§ **Your instructions**
Can you copy every line from the start of the records through the line containing "الثلاثاء 14/أكتوبر/2025 - 07:36 م", including that line, and leave the pictures out?

Collection entries
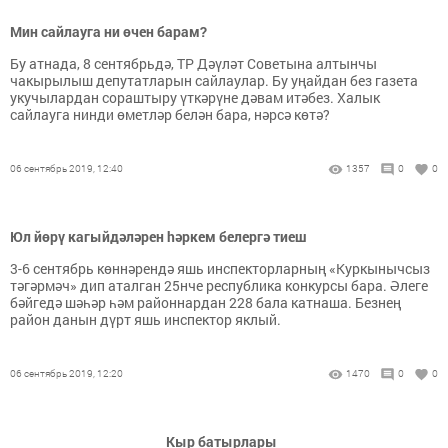
Мин сайлауга ни өчен барам?
Бу атнада, 8 сентябрьдә, ТР Дәүләт Советына алтынчы
чакырылыш депутатларын сайлаулар. Бу уңайдан без газета
укучылардан сораштыру үткәрүне дәвам итәбез. Халык
сайлауга нинди өметләр белән бара, нәрсә көтә?
06 сентябрь 2019, 12:40
1357
0
0
Юл йөрү кагыйдәләрен hәркем белергә тиеш
3-6 сентябрь көннәрендә яшь инспекторларның «Куркынычсыз
тәгәрмәч» дип аталган 25нче республика конкурсы бара. Әлеге
бәйгедә шәһәр һәм районнардан 228 бала катнаша. Безнең
район данын дүрт яшь инспектор яклый.
06 сентябрь 2019, 12:20
1470
0
0
Кыр батырлары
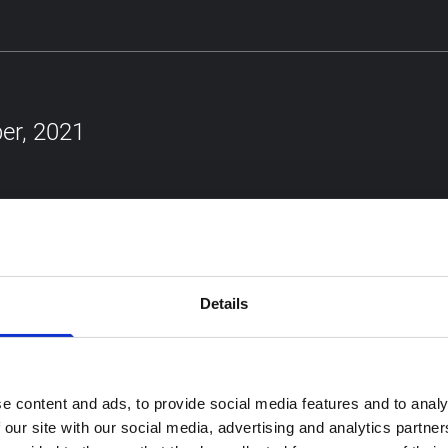
er, 2021
algi från lumpen
 på brickan är från de sängkläder som 
ktiga använde under 1900-talet. Pris: 18
Details
e content and ads, to provide social media features and to analy
 our site with our social media, advertising and analytics partn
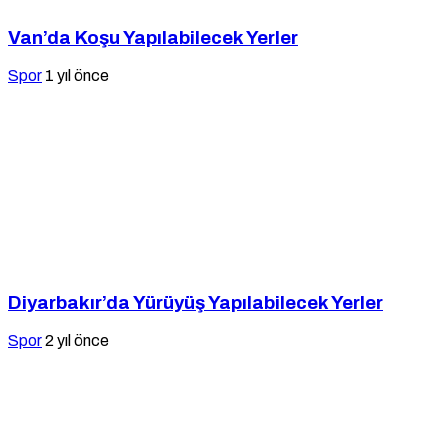
Van’da Koşu Yapılabilecek Yerler
Spor
1 yıl önce
Diyarbakır’da Yürüyüş Yapılabilecek Yerler
Spor
2 yıl önce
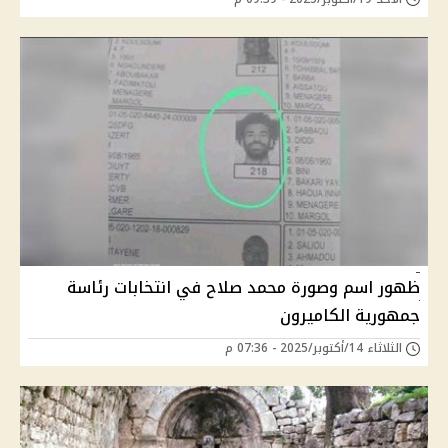
ظهور اسم وصورة محمد صلاح في انتخابات رئاسة
جمهورية الكاميرون
الثلاثاء 14/أكتوبر/2025 - 07:36 م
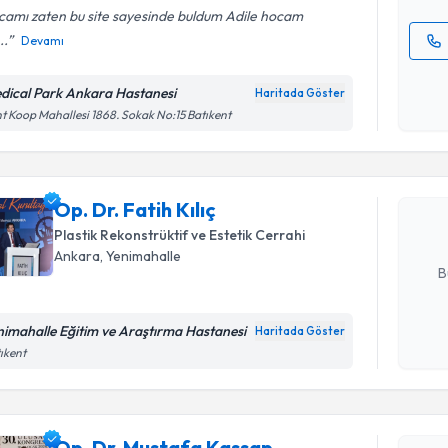
camı zaten bu site sayesinde buldum Adile hocam
..
Devamı
Kişisel
okudum
dical Park Ankara Hastanesi
Haritada Göster
Randevu T
işlenm
t Koop Mahallesi 1868. Sokak No:15 Batıkent
Op. Dr. Fat
uzmandan ra
Op. Dr. Fatih Kılıç
posta ile bi
Plastik Rekonstrüktif ve Estetik Cerrahi
E-posta Ad
Ankara
,
Yenimahalle
B
nimahalle Eğitim ve Araştırma Hastanesi
Haritada Göster
Randevu T
Kişisel
ıkent
okudum
işlenm
Op. Dr. M
Size bu uzm
Op. Dr. Mustafa Kassap
hazırlandığ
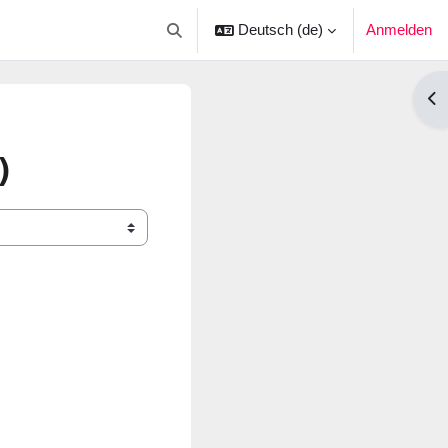
Deutsch ‎(de)‎
Anmelden
Sucheingabe umschalten
Blo
)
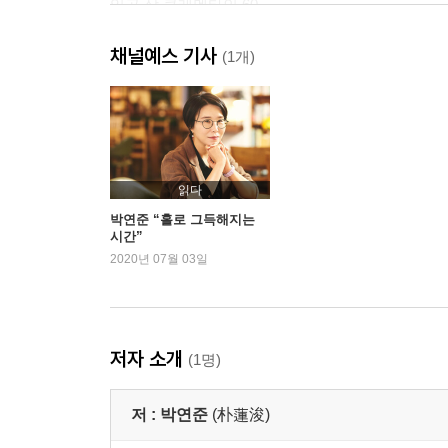
일곱 살 클레멘타인 60
채널예스 기사
2부 나는 안녕한지, 잘 지내는지
(1개)
첫, 75
서른 78
겨울 바다, 껍질 82
그보다 나는 안녕한지 88
뱀같이 꼬인 인생일지라도 91
읽다
바보 이반을 사랑하는 마음으로 94
박연준 “홀로 그득해지는
시간”
이파리들 101
2020년 07월 03일
요리하는 일요일 102
완창完唱에 대하여 106
사과는 맛있어 109
오후 4시를 기보記譜함 112
저자 소개
(1명)
모란 일기―토지문화관에서 116
저 :
박연준
(朴蓮浚)
3부 시는 가만히 ‘있다’
당신의 부러진 안경다리 125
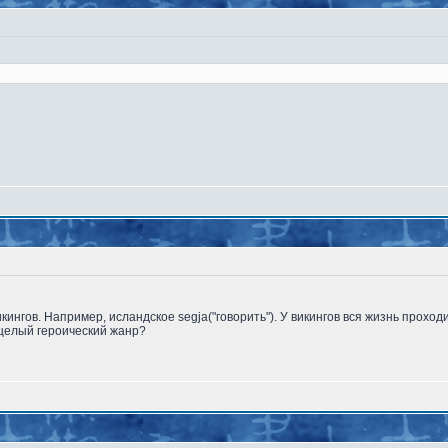
ингов. Например, исландское segja("говорить"). У викингов вся жизнь проход
 целый героический жанр?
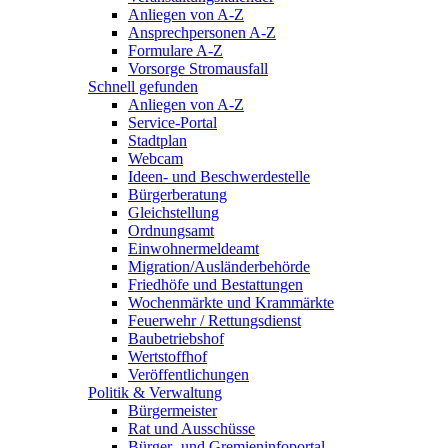
Anliegen von A-Z
Ansprechpersonen A-Z
Formulare A-Z
Vorsorge Stromausfall
Schnell gefunden
Anliegen von A-Z
Service-Portal
Stadtplan
Webcam
Ideen- und Beschwerdestelle
Bürgerberatung
Gleichstellung
Ordnungsamt
Einwohnermeldeamt
Migration/Ausländerbehörde
Friedhöfe und Bestattungen
Wochenmärkte und Krammärkte
Feuerwehr / Rettungsdienst
Baubetriebshof
Wertstoffhof
Veröffentlichungen
Politik & Verwaltung
Bürgermeister
Rat und Ausschüsse
Bürger- und Gremieninfoportal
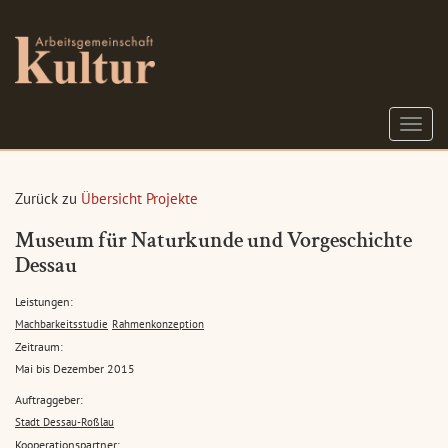
S
c
h
a
Zurück zu
Übersicht Projekte
l
t
Museum für Naturkunde und Vorgeschichte
e
Dessau
N
a
Leistungen:
v
Machbarkeitsstudie
Rahmenkonzeption
i
g
Zeitraum:
a
Mai bis Dezember 2015
t
Auftraggeber:
i
Stadt Dessau-Roßlau
o
Kooperationspartner:
n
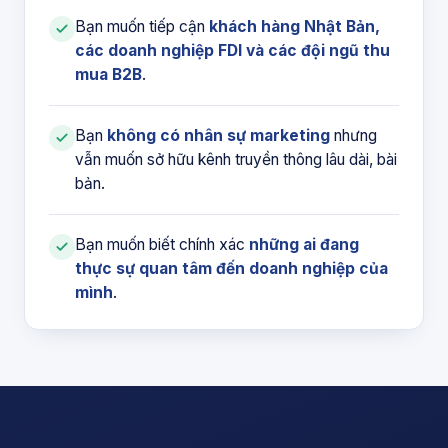
Bạn muốn tiếp cận
khách hàng Nhật Bản,
các doanh nghiệp FDI và các đội ngũ thu
mua B2B
.
Bạn
không có nhân sự marketing
nhưng
vẫn muốn sở hữu kênh truyền thông lâu dài, bài
bản.
Bạn muốn biết chính xác
những ai đang
thực sự quan tâm đến doanh nghiệp của
mình
.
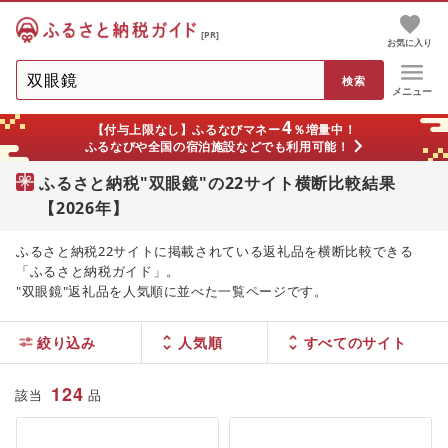
[PR]
お気に入り
メニュー
4
【付与上限なし】ふるなびマネー
％増量中！
ふるなびや全国の宿泊施設などでも利用可能！
ふるさと納税"双眼鏡"の22サイト横断比較結果
【2026年】
ふるさと納税22サイトに掲載されている返礼品を横断比較できる
「ふるさと納税ガイド」。
"双眼鏡"返礼品を人気順に並べた一覧ページです。
絞り込み
人気順
124
該当
品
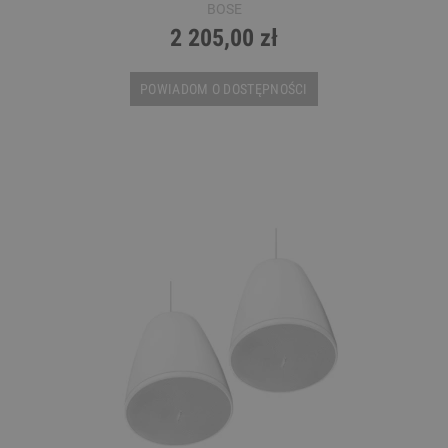
BOSE
2 205,00 zł
POWIADOM O DOSTĘPNOŚCI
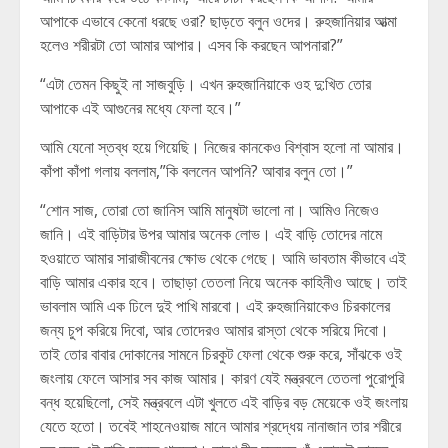
আপাকে এভাবে কেনো ধরছে ওরা? ছাড়তে বলুন ওদের। রুহজানিয়ার আত্মা
হলেও শরীরটা তো আমার আপার। এসব কি করছেন আপনারা?”
“এটা তেমন কিছুই না সাজবুড়ি। এখন রুহজানিয়াকে ওহ দু:খিত তোর
আপাকে এই আগুনের মধ্যে ফেলা হবে।”
আমি যেনো স্তব্ধ হয়ে গিয়েছি। নিজের কানকেও বিশ্বাস হলো না আমার।
কাঁপা কাঁপা গলায় বললাম,”কি বললেন আপনি? আবার বলুন তো।”
“শোন সাজ, তোরা তো জানিস আমি মানুষটা ভালো না। আমিও নিজেও
জানি। এই বাড়িটার উপর আমার অনেক লোভ। এই বাড়ি তোদের নামে
হওয়াতে আমার সারাজীবনের ক্ষোভ থেকে গেছে। আমি ভাবতাম কীভাবে এই
বাড়ি আমার একার হবে। তাছাড়া তেতলা নিয়ে অনেক কাহিনীও আছে। তাই
ভাবলাম আমি এক ঢিলে দুই পাখি মারবো। এই রুহজানিয়াকেও চিরকালের
জন্য চুপ করিয়ে দিবো, আর তোদেরও আমার রাস্তা থেকে সরিয়ে দিবো।
তাই তোর বাবার দোকানের সামনে চিরকুট ফেলা থেকে শুরু করে, সাঁঝকে ওই
জংলায় ফেলে আসার সব কাজ আমার। কারণ যেই মন্ত্রবলে তেতলা পুরোপুরি
বন্ধ হয়েছিলো, সেই মন্ত্রবলে এটা খুলতে এই বাড়ির বড় মেয়েকে ওই জংলায়
যেতে হতো। তবেই শাহনেওয়াজ মানে আমার শ্রদ্ধেয় নানাজান তার শরীরে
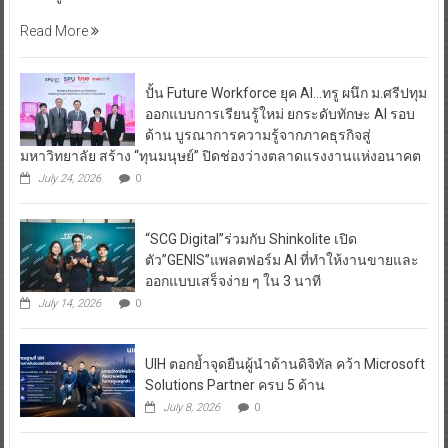
Read More
ปั้น Future Workforce ยุค AI…ทรู ผนึก ม.ศรีปทุม
ออกแบบการเรียนรู้ใหม่ ยกระดับทักษะ AI รอบ
ด้าน บูรณาการความรู้จากภาคธุรกิจสู่
มหาวิทยาลัย สร้าง “ทุนมนุษย์” ปิดช่องว่างตลาดแรงงานแห่งอนาคต
July 24, 2026
0
“SCG Digital”ร่วมกับ Shinkolite เปิด
ตัว”GENIS”แพลตฟอร์ม AI ที่ทำให้งานขายและ
ออกแบบเสร็จง่าย ๆ ใน 3 นาที
July 14, 2026
0
UIH ตอกย้ำจุดยืนผู้นำด้านดิจิทัล คว้า Microsoft
Solutions Partner ครบ 5 ด้าน
July 8, 2026
0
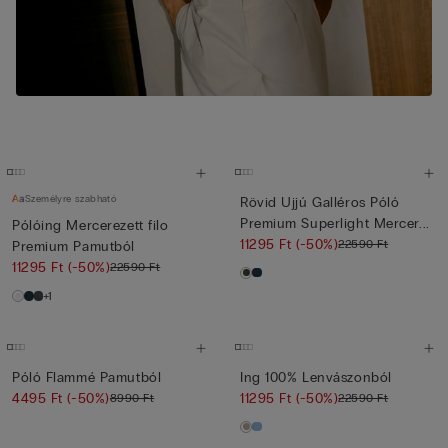
Személyre szabható
Rövid Ujjú Galléros Póló
Premium Superlight Mercer...
Pólóing Mercerezett filo
11295 Ft
(-50%)
22590 Ft
Premium Pamutból
11295 Ft
(-50%)
22590 Ft
+1
Póló Flammé Pamutból
Ing 100% Lenvászonból
4495 Ft
(-50%)
11295 Ft
(-50%)
8990 Ft
22590 Ft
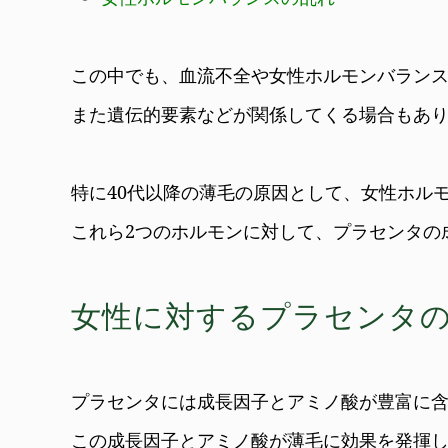
この中でも、血流不全や女性ホルモンバラン
また遺伝的要素などが関係してくる場合もあ
特に40代以降の薄毛の原因として、女性ホル
これら2つのホルモンに対して、プラセンタの
女性に対するプラセンタ
プラセンタには成長因子とアミノ酸が豊富に
この成長因子とアミノ酸が薄毛に効果を発揮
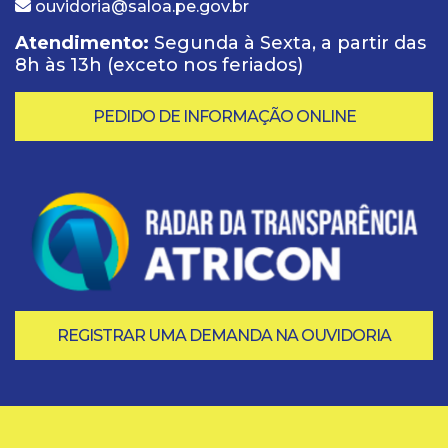
ouvidoria@saloa.pe.gov.br
Atendimento:
Segunda à Sexta, a partir das
8h às 13h (exceto nos feriados)
PEDIDO DE INFORMAÇÃO ONLINE
REGISTRAR UMA DEMANDA NA OUVIDORIA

§ **Response to this exercise**
Мин сайлауга ни өчен барам?
Бу атнада, 8 сентябрьдә, ТР Дәүләт Советына алтынчы
чакырылыш депутатларын сайлаулар. Бу уңайдан без газета
укучылардан сораштыру үткәрүне дәвам итәбез. Халык
сайлауга нинди өметләр белән бара, нәрсә көтә?
06 сентябрь 2019, 12:40
1357
0
0
Юл йөрү кагыйдәләрен hәркем белергә тиеш
3-6 сентябрь көннәрендә яшь инспекторларның «Куркынычсыз
тәгәрмәч» дип аталган 25нче республика конкурсы бара. Әлеге
бәйгедә шәһәр һәм районнардан 228 бала катнаша. Безнең
район данын дүрт яшь инспектор яклый.
06 сентябрь 2019, 12:20
1470
0
0
Кыр батырлары
er, 2021
algi från lumpen
 på brickan är från de sängkläder som 
ktiga använde under 1900-talet. Pris: 18
Details
e content and ads, to provide social media features and to analy
 our site with our social media, advertising and analytics partn
Van’da Koşu Yapılabilecek Yerler
Spor
1 yıl önce
Diyarbakır’da Yürüyüş Yapılabilecek Yerler
Spor
2 yıl önce
ظهور اسم وصورة محمد صلاح في انتخابات رئاسة
جمهورية الكاميرون
الثلاثاء 14/أكتوبر/2025 - 07:36 م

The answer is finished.